From Perception to Computation - Shows how the physical supports our auditory and visual perceptions. In other words, it shows how acoustic waves and electromagnetic radiation are converted into objects that can be manipulated by a computer.

Machine Learning - Provides a rather deep survey of the main techniques used in machine learning. These chapters cover most of the algorithms applied in systems for audio, image, and video analysis. At this point, all of the algorithms are general pattern recognition techniques that could apply to any field.

Applications - This section presents examples of applications using the techniques presented in part two. There is a chapter each dedicated to speech and handwriting recognition, face recognition, and video segmentation and keyframe extraction.
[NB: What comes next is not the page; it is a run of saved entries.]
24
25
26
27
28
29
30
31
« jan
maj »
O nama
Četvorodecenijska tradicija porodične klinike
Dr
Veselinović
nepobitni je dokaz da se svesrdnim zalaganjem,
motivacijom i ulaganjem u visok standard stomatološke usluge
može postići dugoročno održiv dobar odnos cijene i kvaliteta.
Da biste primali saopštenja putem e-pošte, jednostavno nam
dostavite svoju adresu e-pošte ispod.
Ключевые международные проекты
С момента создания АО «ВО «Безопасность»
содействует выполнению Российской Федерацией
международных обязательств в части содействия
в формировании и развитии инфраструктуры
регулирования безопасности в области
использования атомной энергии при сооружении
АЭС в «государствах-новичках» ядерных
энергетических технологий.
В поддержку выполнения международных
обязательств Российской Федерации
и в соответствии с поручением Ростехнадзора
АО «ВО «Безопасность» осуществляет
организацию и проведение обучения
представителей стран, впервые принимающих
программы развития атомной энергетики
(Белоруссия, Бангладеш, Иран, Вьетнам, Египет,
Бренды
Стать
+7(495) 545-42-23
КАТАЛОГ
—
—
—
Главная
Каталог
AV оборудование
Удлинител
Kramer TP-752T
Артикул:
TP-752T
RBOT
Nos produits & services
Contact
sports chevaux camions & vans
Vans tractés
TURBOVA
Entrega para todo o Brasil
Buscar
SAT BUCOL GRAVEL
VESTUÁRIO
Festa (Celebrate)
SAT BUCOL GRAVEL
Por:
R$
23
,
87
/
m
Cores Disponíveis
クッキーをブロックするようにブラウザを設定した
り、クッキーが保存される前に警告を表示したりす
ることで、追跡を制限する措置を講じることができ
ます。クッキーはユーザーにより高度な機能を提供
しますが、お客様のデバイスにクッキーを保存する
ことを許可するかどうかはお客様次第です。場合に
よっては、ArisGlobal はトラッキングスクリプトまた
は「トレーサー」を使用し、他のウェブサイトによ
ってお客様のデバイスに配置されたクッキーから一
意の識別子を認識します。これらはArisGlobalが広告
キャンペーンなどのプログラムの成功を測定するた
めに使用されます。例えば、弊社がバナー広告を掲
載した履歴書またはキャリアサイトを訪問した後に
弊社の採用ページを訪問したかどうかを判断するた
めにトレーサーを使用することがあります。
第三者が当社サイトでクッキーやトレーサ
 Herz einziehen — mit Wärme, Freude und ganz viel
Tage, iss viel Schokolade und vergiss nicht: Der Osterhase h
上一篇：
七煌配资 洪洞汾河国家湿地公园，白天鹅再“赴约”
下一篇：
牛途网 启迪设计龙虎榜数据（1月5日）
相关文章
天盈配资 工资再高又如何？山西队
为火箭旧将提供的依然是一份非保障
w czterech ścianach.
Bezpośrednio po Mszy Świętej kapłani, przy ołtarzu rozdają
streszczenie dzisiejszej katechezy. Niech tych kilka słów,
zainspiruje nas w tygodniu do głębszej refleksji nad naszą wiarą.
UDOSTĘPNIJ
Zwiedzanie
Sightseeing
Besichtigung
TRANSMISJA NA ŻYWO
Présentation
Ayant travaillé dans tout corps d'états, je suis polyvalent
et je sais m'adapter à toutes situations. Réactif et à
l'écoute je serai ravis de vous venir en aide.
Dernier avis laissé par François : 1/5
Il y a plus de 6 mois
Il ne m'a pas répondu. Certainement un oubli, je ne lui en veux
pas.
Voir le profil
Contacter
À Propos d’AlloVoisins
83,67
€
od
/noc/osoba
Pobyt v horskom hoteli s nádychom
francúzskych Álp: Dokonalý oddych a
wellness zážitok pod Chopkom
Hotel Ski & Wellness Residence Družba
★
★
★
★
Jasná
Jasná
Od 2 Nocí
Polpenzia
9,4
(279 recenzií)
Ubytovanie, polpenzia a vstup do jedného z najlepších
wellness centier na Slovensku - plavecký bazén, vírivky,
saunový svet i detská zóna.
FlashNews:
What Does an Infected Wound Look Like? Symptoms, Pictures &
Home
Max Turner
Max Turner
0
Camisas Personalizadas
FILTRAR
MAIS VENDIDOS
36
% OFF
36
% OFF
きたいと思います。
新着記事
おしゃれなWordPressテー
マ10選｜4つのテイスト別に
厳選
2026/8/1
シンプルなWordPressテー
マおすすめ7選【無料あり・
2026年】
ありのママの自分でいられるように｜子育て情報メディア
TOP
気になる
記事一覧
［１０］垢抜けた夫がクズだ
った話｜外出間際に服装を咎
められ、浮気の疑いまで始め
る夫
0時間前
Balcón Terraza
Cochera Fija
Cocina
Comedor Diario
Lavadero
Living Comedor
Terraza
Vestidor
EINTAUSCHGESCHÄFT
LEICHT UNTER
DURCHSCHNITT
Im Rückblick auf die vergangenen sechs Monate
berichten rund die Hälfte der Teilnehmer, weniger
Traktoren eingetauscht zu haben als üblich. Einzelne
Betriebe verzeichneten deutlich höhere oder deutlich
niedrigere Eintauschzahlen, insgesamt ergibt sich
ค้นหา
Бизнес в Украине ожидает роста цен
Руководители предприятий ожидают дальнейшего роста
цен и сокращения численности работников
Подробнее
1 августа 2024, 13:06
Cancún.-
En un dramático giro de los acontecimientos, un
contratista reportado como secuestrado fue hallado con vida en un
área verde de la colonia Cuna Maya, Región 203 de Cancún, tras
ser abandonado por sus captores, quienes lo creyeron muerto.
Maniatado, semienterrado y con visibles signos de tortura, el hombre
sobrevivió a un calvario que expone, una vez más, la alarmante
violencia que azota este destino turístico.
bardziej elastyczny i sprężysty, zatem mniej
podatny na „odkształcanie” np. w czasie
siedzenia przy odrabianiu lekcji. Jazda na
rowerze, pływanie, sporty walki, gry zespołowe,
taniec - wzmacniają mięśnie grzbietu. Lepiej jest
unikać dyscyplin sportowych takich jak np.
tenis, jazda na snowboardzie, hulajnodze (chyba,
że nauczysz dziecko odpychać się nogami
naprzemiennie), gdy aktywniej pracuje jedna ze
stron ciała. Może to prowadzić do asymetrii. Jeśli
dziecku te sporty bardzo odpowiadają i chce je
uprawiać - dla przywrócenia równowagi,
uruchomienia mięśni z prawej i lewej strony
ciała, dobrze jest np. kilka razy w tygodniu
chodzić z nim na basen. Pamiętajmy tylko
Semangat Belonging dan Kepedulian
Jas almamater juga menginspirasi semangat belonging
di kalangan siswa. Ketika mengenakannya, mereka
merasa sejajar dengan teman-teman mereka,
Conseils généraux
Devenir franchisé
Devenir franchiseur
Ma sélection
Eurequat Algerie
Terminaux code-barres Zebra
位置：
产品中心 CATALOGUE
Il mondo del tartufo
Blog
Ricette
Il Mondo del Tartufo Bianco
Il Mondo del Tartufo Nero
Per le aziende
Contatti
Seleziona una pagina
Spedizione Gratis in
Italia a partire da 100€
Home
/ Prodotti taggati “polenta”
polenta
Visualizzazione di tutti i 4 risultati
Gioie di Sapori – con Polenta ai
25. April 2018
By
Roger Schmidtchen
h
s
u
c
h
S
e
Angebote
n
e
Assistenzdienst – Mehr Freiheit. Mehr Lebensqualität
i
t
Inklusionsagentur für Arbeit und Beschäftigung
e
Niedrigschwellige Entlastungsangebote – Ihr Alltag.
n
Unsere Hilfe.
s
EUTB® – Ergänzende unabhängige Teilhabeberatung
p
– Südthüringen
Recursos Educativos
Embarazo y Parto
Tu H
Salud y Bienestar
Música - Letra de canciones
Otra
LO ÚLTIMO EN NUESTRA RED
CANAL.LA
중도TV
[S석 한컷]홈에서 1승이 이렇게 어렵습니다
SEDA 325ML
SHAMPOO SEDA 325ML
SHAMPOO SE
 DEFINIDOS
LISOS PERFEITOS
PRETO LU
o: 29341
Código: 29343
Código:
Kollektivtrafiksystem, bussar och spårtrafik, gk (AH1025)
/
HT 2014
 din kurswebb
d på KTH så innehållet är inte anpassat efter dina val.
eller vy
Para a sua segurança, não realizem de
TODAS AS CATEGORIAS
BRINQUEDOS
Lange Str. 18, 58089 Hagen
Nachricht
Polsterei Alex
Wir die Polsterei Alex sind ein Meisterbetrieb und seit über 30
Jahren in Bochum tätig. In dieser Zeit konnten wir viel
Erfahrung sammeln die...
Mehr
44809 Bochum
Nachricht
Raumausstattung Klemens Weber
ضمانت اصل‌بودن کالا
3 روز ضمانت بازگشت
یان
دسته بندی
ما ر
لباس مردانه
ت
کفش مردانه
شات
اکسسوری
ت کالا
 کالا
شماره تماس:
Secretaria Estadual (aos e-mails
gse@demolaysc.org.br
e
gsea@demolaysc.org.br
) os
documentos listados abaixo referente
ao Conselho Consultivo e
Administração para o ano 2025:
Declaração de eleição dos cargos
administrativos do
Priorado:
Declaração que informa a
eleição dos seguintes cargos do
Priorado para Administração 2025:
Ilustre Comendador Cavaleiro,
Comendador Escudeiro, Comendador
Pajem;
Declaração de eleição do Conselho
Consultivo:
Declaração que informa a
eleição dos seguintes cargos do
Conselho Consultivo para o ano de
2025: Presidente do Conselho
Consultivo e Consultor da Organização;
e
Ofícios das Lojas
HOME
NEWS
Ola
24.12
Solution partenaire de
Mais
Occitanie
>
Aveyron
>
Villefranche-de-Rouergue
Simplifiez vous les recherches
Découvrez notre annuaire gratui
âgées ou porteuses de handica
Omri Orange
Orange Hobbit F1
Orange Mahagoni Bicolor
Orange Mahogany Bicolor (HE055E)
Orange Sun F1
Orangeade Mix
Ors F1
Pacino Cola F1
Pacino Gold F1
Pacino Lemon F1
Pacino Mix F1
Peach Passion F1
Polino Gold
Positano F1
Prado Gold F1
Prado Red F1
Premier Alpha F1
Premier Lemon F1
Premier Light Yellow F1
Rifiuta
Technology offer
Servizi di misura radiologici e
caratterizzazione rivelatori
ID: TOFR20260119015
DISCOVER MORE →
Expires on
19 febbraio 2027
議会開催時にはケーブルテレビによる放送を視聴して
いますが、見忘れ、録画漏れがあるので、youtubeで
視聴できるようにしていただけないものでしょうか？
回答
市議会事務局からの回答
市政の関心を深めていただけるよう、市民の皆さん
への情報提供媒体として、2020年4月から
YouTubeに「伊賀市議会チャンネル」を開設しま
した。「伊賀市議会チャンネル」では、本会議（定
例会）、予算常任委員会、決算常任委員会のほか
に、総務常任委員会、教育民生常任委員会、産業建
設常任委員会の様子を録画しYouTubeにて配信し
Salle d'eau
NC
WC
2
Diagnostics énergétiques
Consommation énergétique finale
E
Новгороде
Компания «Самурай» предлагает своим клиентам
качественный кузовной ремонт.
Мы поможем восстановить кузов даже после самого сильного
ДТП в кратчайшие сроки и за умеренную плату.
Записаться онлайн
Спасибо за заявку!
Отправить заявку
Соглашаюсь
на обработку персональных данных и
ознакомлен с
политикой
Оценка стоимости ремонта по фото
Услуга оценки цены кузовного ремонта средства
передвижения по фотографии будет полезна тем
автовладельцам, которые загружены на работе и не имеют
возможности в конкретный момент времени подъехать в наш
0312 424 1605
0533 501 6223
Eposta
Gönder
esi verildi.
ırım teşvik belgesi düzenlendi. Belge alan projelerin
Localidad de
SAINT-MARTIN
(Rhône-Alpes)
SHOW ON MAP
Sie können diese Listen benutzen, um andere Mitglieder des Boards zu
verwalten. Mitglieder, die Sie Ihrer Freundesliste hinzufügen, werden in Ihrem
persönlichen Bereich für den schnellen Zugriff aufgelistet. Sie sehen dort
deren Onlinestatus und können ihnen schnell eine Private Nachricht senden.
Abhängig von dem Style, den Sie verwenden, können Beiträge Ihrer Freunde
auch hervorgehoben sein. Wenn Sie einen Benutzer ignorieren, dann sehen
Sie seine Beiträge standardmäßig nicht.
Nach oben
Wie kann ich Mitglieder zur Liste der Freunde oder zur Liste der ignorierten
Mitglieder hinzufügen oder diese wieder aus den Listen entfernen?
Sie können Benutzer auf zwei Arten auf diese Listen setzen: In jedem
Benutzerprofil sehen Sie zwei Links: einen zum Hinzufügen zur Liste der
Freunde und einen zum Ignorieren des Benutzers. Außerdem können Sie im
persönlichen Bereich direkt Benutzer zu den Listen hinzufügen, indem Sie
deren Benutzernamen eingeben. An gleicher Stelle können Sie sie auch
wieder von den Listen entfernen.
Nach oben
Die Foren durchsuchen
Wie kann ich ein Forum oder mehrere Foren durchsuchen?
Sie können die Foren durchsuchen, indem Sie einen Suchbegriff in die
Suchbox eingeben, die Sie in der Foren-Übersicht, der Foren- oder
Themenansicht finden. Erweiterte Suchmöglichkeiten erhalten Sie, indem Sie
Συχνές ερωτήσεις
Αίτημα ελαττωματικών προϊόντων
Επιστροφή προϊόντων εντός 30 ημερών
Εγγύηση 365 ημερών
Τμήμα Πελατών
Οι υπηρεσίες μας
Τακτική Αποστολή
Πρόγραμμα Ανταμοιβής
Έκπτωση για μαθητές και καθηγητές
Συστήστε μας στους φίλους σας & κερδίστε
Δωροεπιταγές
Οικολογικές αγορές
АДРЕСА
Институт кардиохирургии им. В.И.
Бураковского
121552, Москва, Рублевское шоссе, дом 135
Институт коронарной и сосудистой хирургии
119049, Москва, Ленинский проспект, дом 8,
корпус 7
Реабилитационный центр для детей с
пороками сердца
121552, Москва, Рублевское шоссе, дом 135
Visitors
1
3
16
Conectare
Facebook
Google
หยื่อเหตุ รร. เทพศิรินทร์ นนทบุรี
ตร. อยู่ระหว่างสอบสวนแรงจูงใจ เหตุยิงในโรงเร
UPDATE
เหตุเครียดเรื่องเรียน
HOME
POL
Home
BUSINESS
Each chapter shows an overall system where analysis and machine learning components interact in order to accomplish a given task. Whenever possible the chapters of this part present results obtained using publicly available data and software package. This enables the reader to perform experiments similar to those presented in this book.

The beginning of each chapter starts with what the reader should understand before getting started, such as calculus and chapter four in the case of chapter eleven. That is followed with a list of what the reaer should know after reading the chapter. I'd say parts one and two are quite good, but things break down a bit in part three. Granted, the subject of each of the three chapters in the final section is complex, but a few more figures and labeled algorithmic steps and maybe a little less prose might have made the specific matters of each task at hand clearer.